Because it is early in the season, opponent adjustments are only at 60 percent strength; they will increase 10 percent every week through Week 10. As always, positive numbers represent more points so DEFENSE is better when it is NEGATIVE.
DAVE is a formula which combines our preseason projection with current DVOA to get a more accurate forecast of how a team will play the rest of the season. Right now, the preseason projection makes up 35 percent of DAVE for most teams (45 percent for teams with just five games played).
To save people some time, please use the following format for all complaints:
<team> is clearly ranked <too high/too low> because <reason unrelated to DVOA>. <subjective ranking system> is way better than this. <unrelated team-supporting or -denigrating comment, preferably with poor spelling and/or chat-acceptable spelling>
- NON-ADJUSTED TOTAL DVOA does not include the adjustments for opponent strength or the adjustments for weather and altitude in special teams, and only penalizes offenses for lost fumbles rather than all fumbles.
- ESTIMATED WINS uses a statistic known as “Forest Index” that emphasizes consistency as well as DVOA in the most important specific situations: red zone defense, first quarter offense, and performance in the second half when the score is close. It then projects a number of wins adjusted to a league-average schedule and a league-average rate of recovering fumbles. Teams that have had their bye week are projected as if they had played one game per week.
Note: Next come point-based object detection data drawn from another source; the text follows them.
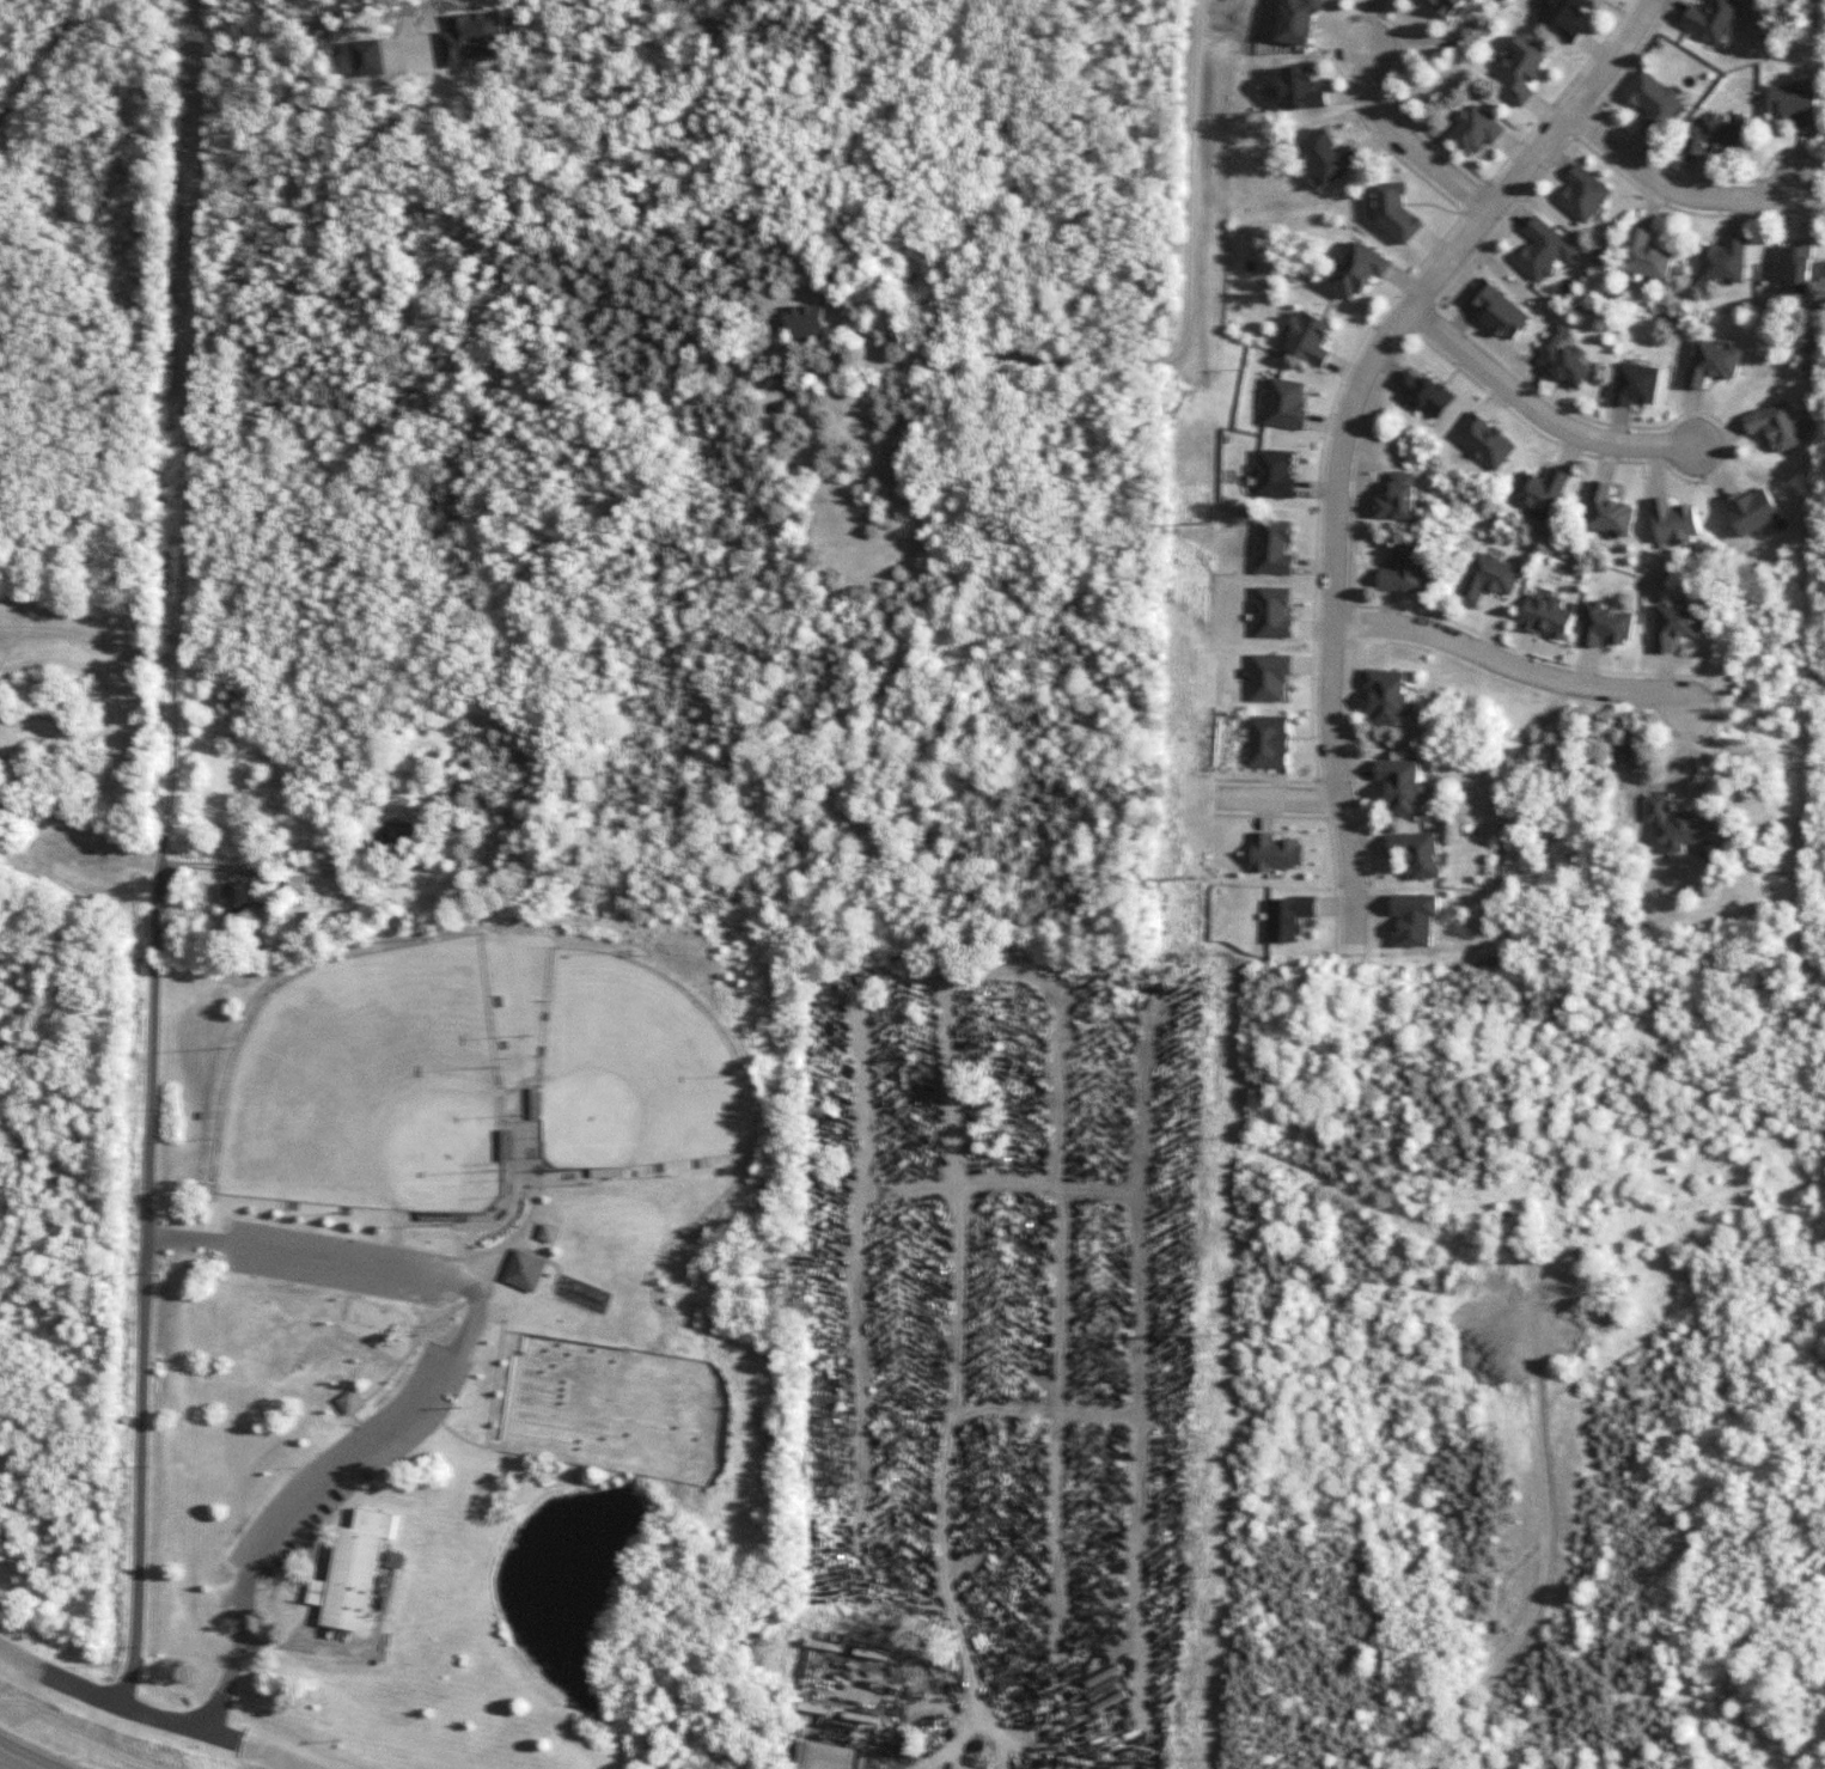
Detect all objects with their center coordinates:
building: (1448, 6)
building: (1564, 18)
building: (1712, 20)
building: (1299, 21)
road: (404, 36)
building: (470, 38)
building: (1522, 70)
building: (1301, 89)
building: (1653, 100)
building: (1794, 103)
building: (1474, 130)
building: (1715, 135)
road: (1405, 143)
building: (1329, 156)
road: (1673, 187)
building: (1583, 194)
building: (1396, 211)
building: (1542, 249)
building: (1645, 255)
building: (1723, 262)
building: (1795, 263)
building: (1359, 269)
building: (1498, 310)
building: (806, 323)
road: (1177, 332)
building: (1310, 338)
building: (1563, 358)
building: (1713, 363)
building: (1636, 384)
building: (1424, 394)
building: (1287, 404)
road: (1539, 412)
building: (1778, 425)
road: (1342, 428)
building: (1484, 441)
building: (1275, 474)
building: (1540, 492)
building: (1398, 497)
building: (1608, 511)
building: (1754, 511)
power tower: (1206, 521)
building: (1675, 521)
building: (1275, 547)
building: (1405, 570)
building: (1488, 579)
building: (1274, 613)
building: (1547, 616)
building: (1676, 625)
building: (1605, 626)
road: (1511, 669)
building: (1269, 677)
building: (1387, 695)
building: (1268, 742)
building: (1401, 786)
road: (1276, 795)
building: (1685, 827)
building: (1276, 853)
building: (1418, 854)
power tower: (1204, 877)
building: (305, 885)
building: (240, 898)
building: (1288, 917)
building: (1415, 918)
road: (153, 1045)
park: (635, 1070)
road: (519, 1084)
park: (372, 1086)
road: (551, 1183)
road: (534, 1222)
road: (495, 1224)
building: (549, 1232)
road: (464, 1240)
road: (517, 1243)
road: (500, 1246)
road: (538, 1247)
road: (535, 1256)
building: (525, 1271)
road: (558, 1272)
park: (485, 1304)
road: (442, 1314)
road: (516, 1335)
power tower: (1192, 1336)
road: (395, 1369)
parking lot: (424, 1395)
building: (351, 1403)
building: (618, 1410)
park: (618, 1410)
road: (401, 1416)
road: (488, 1428)
road: (362, 1429)
road: (497, 1446)
road: (139, 1471)
building: (353, 1572)
road: (56, 1678)
building: (823, 1756)
road: (19, 1761)

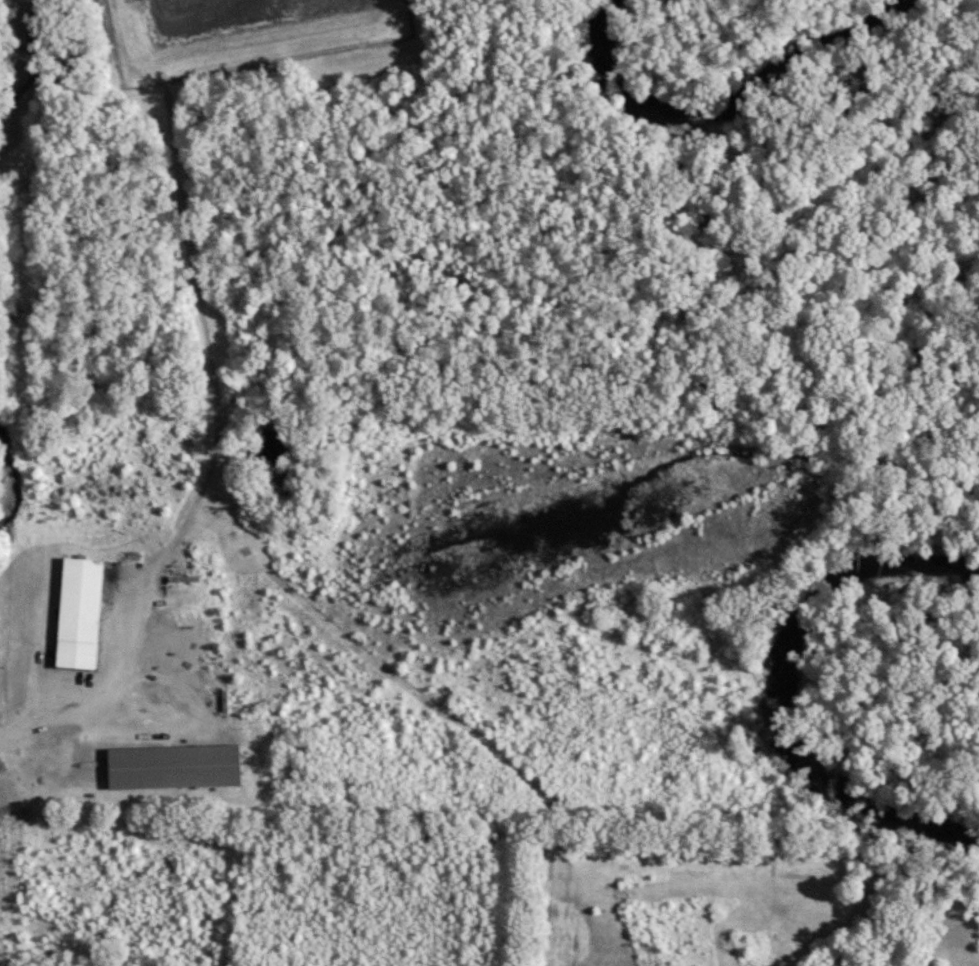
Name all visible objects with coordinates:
building: (75, 615)
road: (95, 697)
building: (169, 767)
park: (743, 900)

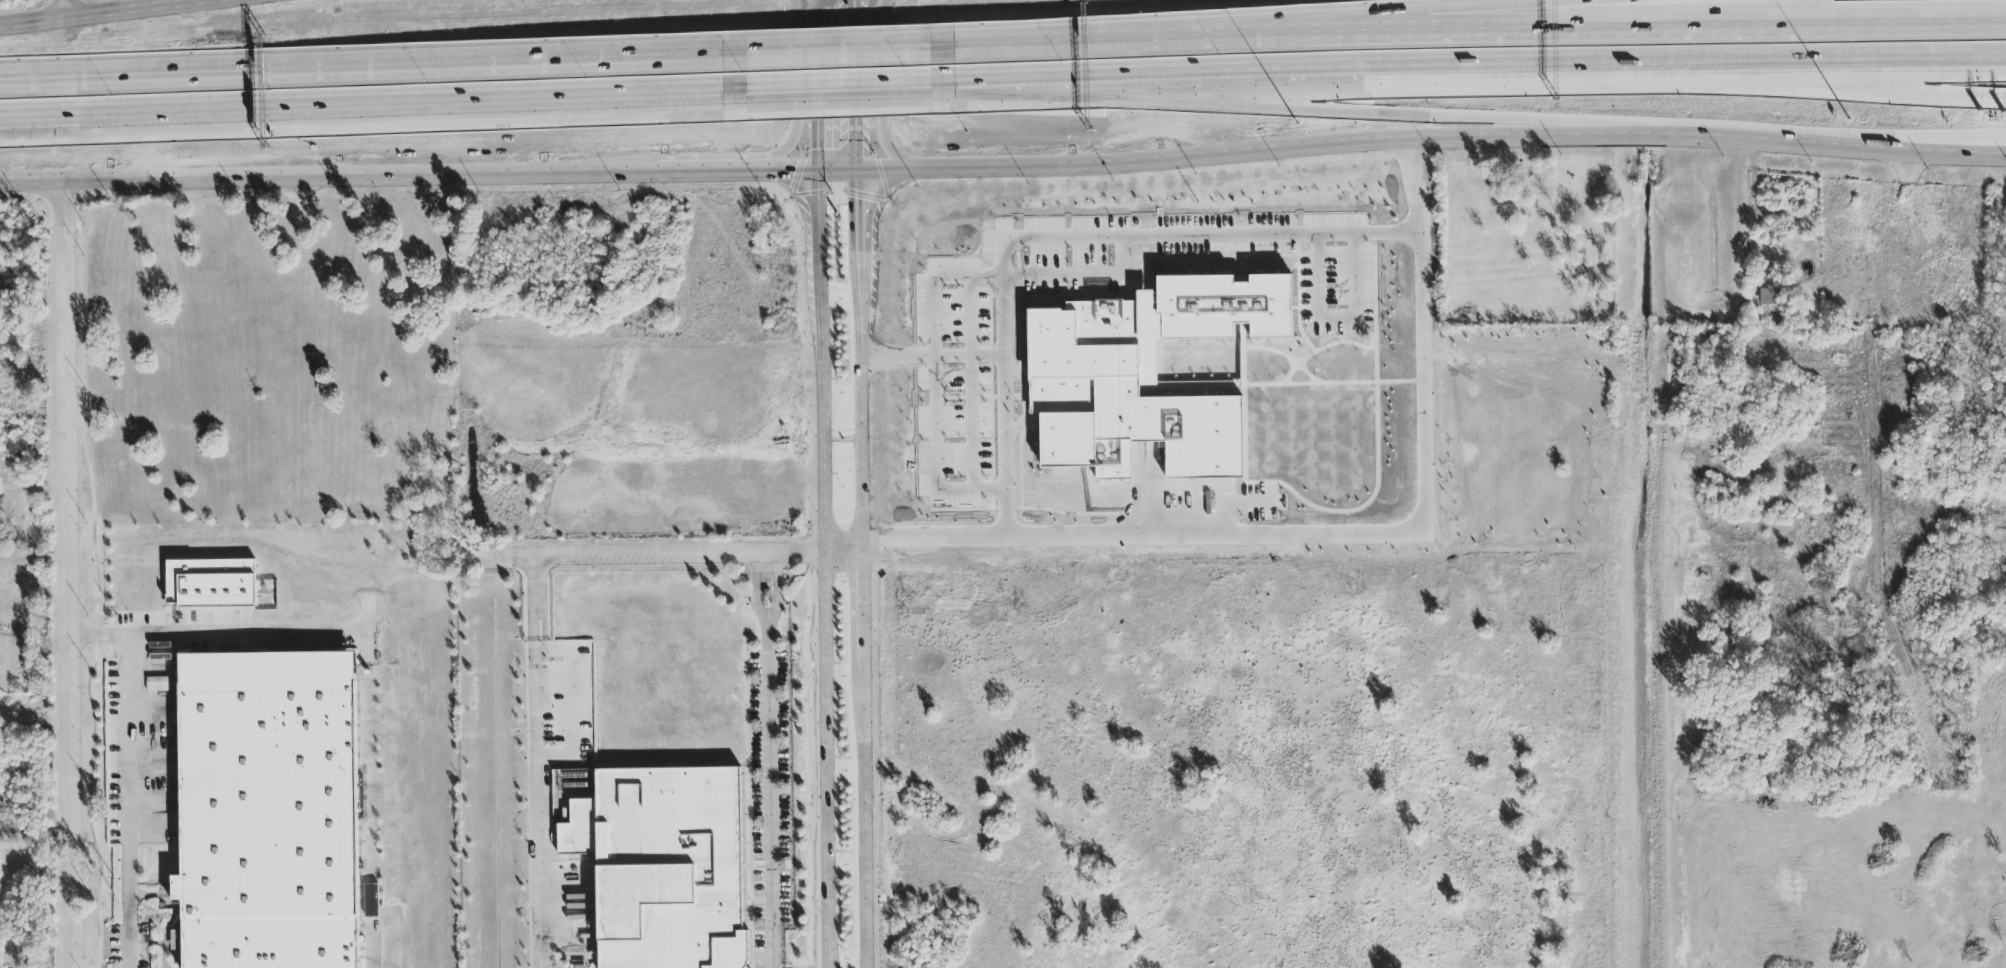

- PAST SCHEDULE lists average DVOA of opponents played this season, ranked from hardest schedule (#1, most positive) to easiest schedule (#32, most negative). It is not adjusted for which games are home or road.
- FUTURE SCHEDULE lists average DVOA of opponents still left to play this season, ranked from hardest schedule (#1, most positive) to easiest schedule (#32, most negative). It is not adjusted for which games are home or road.
- VARIANCE measures the statistical variance of the team’s weekly DVOA performance. Teams are ranked from most consistent (#1, lowest variance) to least consistent (#32, highest variance).